1. past-tense narrative about Louise’s research on the aliens (heptapods)
2. future-tense narrative about the life of Louise’s child, who is addressed and referred to as you (we never learn her name)

Narrative 1 progresses chronologically and gives a complete account of Louise’s research: It begins with her being hired onto the team, describes how the work proceeds, and ends with the aliens’ departure.

Narrative 2 is neither chronological nor complete. We read first about the child’s death (99), then about the child as a teen (102, 107), then about the child as a 6-year-old (111), then about her college graduation (114), and so on. Many of these segments begin with I remember followed by a future-tense complement: ‘I remember a conversation we’ll have when you’re in your junior year of high school’ (107), ‘I remember when we’ll be driving to the mall’ (114), ‘I remember when you’ll be a month old’ (136).

The first and last paragraphs of the story narrate the same moment: just before the child’s conception, when the father asks, ‘Do you want to make a baby?’ (91, 145) These ‘bookend’ paragraphs are narrated in the present tense, and can thus (as MJ pointed out in class) be understood to be describing the moment of the narration.

Here’s a plot diagram/reverse outline I made for the story, inspired by one of my students last semester (thanks, Nico). So cool!

• Extracted records
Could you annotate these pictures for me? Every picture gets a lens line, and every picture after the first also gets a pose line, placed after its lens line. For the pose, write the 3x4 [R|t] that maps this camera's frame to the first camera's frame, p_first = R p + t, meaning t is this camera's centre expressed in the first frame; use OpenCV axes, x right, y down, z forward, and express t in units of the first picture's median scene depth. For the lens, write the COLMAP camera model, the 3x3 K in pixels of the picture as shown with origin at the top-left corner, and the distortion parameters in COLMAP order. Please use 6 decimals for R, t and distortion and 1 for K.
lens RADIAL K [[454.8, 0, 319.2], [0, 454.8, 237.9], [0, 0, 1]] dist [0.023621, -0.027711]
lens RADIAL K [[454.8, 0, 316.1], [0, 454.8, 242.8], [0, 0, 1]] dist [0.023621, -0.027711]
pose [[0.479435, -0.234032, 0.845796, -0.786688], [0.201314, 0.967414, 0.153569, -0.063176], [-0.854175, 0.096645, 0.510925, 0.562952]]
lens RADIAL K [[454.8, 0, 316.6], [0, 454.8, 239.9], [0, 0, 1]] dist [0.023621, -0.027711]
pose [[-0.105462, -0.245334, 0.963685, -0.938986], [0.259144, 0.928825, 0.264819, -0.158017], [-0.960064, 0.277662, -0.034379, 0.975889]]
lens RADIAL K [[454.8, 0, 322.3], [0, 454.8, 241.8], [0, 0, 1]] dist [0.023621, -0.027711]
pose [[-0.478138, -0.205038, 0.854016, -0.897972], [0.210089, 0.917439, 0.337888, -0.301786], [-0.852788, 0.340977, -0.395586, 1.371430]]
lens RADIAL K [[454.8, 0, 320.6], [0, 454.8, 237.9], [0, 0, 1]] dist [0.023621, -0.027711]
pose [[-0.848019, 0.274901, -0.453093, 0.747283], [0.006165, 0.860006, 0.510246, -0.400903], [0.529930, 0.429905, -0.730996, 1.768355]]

• Tasks to carry out
#1 Rewrite the part of the notes on the story's two narratives that opens with the words containing "The first and" and closes with "of the narration.", putting "past tense" in place of "present tense".
#2 Pick up the notes on the story's two narratives after their final sentence and carry them further.

• Answers below
#1
The first and last paragraphs of the story narrate the same moment: just before the child’s conception, when the father asks, ‘Do you want to make a baby?’ (91, 145) These ‘bookend’ paragraphs are narrated in the past tense, and can thus (as MJ pointed out in class) be understood to be describing the moment of the narration.

#2
#3. Social function of language; speech acts. As Louise gains proficiency in the Heptapods’ language, she comes to understand a profound difference between their cognition and ours. Human cognition is sequential and causal, so we experience events chronologically and believe that each event directly influences the next. Heptapods instead experience ‘all events at once,’ with a ‘purpose underlying them all’ (134, 140). A heptapod already knows everything it will ever experience. Its life, Chiang suggests, can be explained teleologically, like Fermat’s account of a ray of light: the endpoint of the life is given, and the path to that final state can be understood as the optimal way to arrive there.

Whoa. It takes a lot of work to get your head around this idea, and I encourage students to talk about it at length (see #5). Somewhere in that discussion, I make sure to spend a few minutes on its linguistic implications.

Near the end of the story Louise poses the hypothetical question: ‘If the heptapods already knew everything that they would ever say or hear, what was the point of their using language at all?’ And then she answers the question for us: ‘For the heptapods, all language was performative.’ (137-138)

We recognize the performative capacity of language in utterances like I hereby pronounce you husband and wife; we discussed this at length with The Easthound. For the heptapods, every utterance enacts reality. Using language the way the heptapods do is ‘like performing in a play’ (139); every utterance is ‘a ritual recitation,’ ‘the realization of a plan.’ (140) Language is still meaningful, but not as a way to share new information, rather as a way to recognize a moment, give moment to the moment.

Remember Mazes? That poor narrator kept trying to perform gorgeous, meaningful dances, while the clueless alien thought the narrator was just trying (and failing) to find food. Neither character ever understood the other; they were doing entirely different things with the maze.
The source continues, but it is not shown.